Location: Vegetable Crops Research
Project Number: 5090-21000-069-15-I
Project Type: Interagency Reimbursable Agreement
Start Date: Sep 1, 2016
End Date: Aug 31, 2020
1. To discover and characterize previously unknown genes in the broad range of diverse genetic stocks and germplasm to improve carrot disease and pest resistance; to better tolerate environmental stress such as heat and drought; to increase carrot productivity, processing and postharvest quality and yield; and to improve carrot flavor and nutritional value. 2. To develop genomic tools and expand the database for breeders to track the genes underlying important traits so that the understanding of the genomics of carrot can be applied to practical breeding programs; and to make this information and these tools readily available. 3. To initiate the development of germplasm and breeding stocks with new and/or improved production, processing, and consumer quality traits. 4. To perform research on carrot nutrient bioavailability and stability. 5. To inform carrot stakeholders and seek their feedback regarding research results and germplasm resulting from this project. 6. To train students and educate the public about carrots, agriculture, and food.

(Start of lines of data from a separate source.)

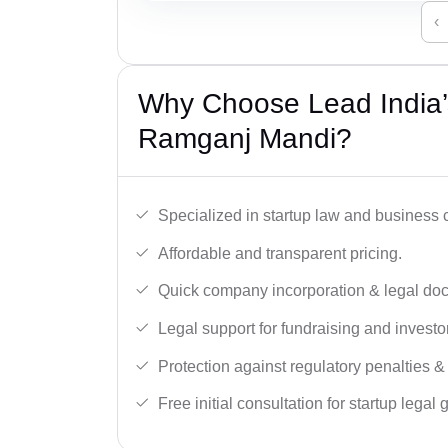
‹
Why Choose Lead India’s
Ramganj Mandi?
Specialized in startup law and business
Affordable and transparent pricing.
Quick company incorporation & legal do
Legal support for fundraising and investor
Protection against regulatory penalties &
Free initial consultation for startup legal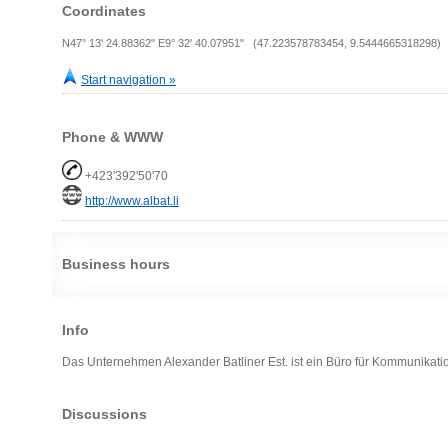
Coordinates
N47° 13' 24.88362" E9° 32' 40.07951" (47.223578783454, 9.5444665318298)
Start navigation »
Phone & WWW
+423'392'50'70
http://www.albat.li
Business hours
Info
Das Unternehmen Alexander Batliner Est. ist ein Büro für Kommunikation
Discussions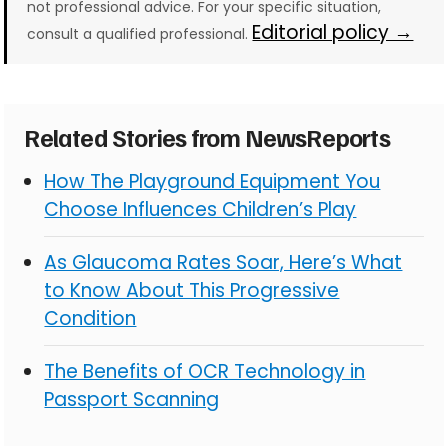
not professional advice. For your specific situation,
Editorial policy →
consult a qualified professional.
Related Stories from NewsReports
How The Playground Equipment You
Choose Influences Children’s Play
As Glaucoma Rates Soar, Here’s What
to Know About This Progressive
Condition
The Benefits of OCR Technology in
Passport Scanning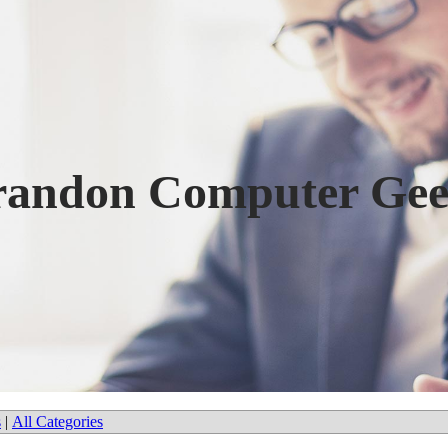
randon Computer Gee
s
|
All Categories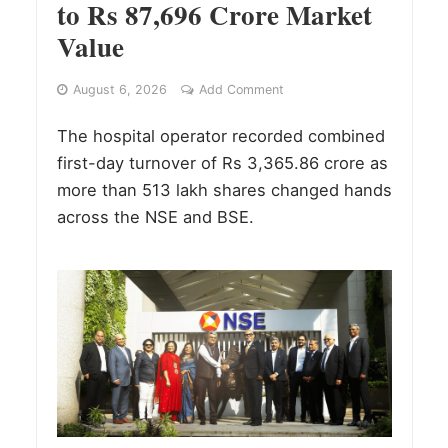
to Rs 87,696 Crore Market
Value
August 6, 2026
Add Comment
The hospital operator recorded combined
first-day turnover of Rs 3,365.86 crore as
more than 513 lakh shares changed hands
across the NSE and BSE.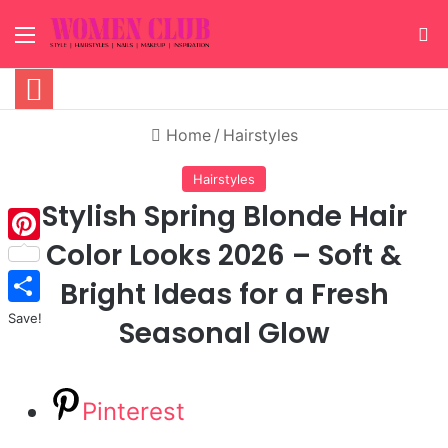
Menu
S
Home
/
Hairstyles
Hairstyles
Stylish Spring Blonde Hair
Color Looks 2026 – Soft &
Pinterest
Bright Ideas for a Fresh
Save!
Seasonal Glow
Pinterest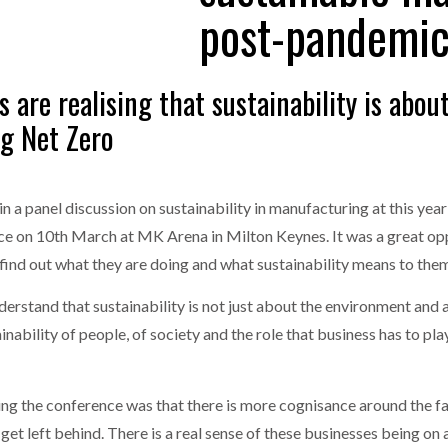
post-pandemic
one puts total cost of ownership in focus at Road Transport Expo
E FEAR OF CHANGE OUTWEIGHS THE COST OF STAYING
- July 20, 20
GESTONE PUTS TOTAL COST OF
WHEN THE FEAR OF CHANGE OUTWEIGHS THE
are realising that sustainability is abou
RSHIP IN FOCUS AT ROAD TRANSPORT
COST OF STAYING
Launches Mesh: AI HR Teammates for the Deskless Workforce
- Ju
g Net Zero
t: Behind every great machine is an even greater team.
- July 20, 20
in a panel discussion on sustainability in manufacturing at this year
e on 10th March at MK Arena in Milton Keynes. It was a great oppo
ind out what they are doing and what sustainability means to the
erstand that sustainability is not just about the environment and a
inability of people, of society and the role that business has to pl
ing the conference was that there is more cognisance around the f
 get left behind. There is a real sense of these businesses being on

a) Grow and evaluate recombinant inbred lines (RILs) and segregating populations, phenotype (using methods we have established), apply genotyping protocols we already use to map quantitative trait loci (QTLs), identify candidate genes, and initiate selection. b) Grow and evaluate germplasm accessions, phenotype (using methods we have established), apply genotyping protocols we use to map quantitative trait loci (QTLs), identify candidate genes, and initiate selection. c) Grow carrot germplasm in cooperating growers’ fields, evaluate traits, and gather grower comments/feedback on the lines for selection of desired traits. d) Evaluate carrot flavor (harshness, sweetness, texture) and appearance in trained consumer panels using methods we have established. e) Evaluate high and low carotenoid and/or anthocyanin bioavailability in carrot lines using humans and gerbils with methods we have established. f) Evaluate optimal economic investment in a research model for traits evaluated.